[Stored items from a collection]

>>>

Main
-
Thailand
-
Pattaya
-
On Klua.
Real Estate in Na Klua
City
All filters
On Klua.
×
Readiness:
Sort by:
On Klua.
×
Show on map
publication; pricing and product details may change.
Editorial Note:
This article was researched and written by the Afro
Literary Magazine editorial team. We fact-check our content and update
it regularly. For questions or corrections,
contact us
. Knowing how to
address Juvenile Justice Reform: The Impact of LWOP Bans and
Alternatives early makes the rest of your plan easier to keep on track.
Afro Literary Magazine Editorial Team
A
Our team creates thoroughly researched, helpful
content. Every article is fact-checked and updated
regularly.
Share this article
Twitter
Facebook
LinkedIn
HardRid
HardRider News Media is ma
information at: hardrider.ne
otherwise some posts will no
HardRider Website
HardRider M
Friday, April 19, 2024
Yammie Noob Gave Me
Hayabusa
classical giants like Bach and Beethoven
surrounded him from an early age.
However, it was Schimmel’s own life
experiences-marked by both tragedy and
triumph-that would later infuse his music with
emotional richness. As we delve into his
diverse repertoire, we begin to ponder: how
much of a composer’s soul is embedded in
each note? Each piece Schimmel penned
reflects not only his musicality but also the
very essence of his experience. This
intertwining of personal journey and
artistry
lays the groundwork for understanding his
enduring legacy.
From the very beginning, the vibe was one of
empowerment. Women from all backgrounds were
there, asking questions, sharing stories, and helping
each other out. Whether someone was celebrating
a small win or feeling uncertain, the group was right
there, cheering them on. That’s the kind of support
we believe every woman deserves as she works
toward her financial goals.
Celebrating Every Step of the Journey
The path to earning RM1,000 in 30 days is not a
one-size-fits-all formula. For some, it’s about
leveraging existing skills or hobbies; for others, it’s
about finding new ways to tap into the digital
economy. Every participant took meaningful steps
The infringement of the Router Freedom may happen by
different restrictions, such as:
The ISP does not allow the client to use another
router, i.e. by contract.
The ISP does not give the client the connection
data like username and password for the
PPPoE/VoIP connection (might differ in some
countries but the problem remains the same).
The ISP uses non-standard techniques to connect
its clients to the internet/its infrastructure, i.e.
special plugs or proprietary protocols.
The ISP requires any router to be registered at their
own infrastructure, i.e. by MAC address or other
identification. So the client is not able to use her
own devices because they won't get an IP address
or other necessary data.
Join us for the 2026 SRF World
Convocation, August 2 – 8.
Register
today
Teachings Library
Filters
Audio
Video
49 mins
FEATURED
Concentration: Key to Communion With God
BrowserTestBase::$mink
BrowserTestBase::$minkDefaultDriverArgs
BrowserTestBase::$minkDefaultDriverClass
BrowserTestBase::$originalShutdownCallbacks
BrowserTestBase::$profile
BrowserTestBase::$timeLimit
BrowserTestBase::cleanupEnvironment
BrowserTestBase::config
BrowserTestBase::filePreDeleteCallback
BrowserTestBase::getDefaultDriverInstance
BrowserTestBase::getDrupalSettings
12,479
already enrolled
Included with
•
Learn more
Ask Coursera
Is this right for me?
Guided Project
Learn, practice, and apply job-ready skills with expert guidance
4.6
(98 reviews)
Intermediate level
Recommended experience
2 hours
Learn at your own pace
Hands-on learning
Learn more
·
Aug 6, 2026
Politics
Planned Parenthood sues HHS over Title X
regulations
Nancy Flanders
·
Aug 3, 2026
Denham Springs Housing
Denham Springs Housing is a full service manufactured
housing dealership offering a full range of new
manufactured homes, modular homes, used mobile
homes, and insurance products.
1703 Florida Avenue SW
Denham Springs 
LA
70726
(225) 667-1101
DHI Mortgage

<<<

### Task brief
Reproduce exactly the stretch of lines that starts at the one containing "Planned Parenthood sues HHS over Title X" and ends with the final line of the data, including both ends and nothing more.

### Solution to this task
Planned Parenthood sues HHS over Title X
regulations
Nancy Flanders
·
Aug 3, 2026
Denham Springs Housing
Denham Springs Housing is a full service manufactured
housing dealership offering a full range of new
manufactured homes, modular homes, used mobile
homes, and insurance products.
1703 Florida Avenue SW
Denham Springs 
LA
70726
(225) 667-1101
DHI Mortgage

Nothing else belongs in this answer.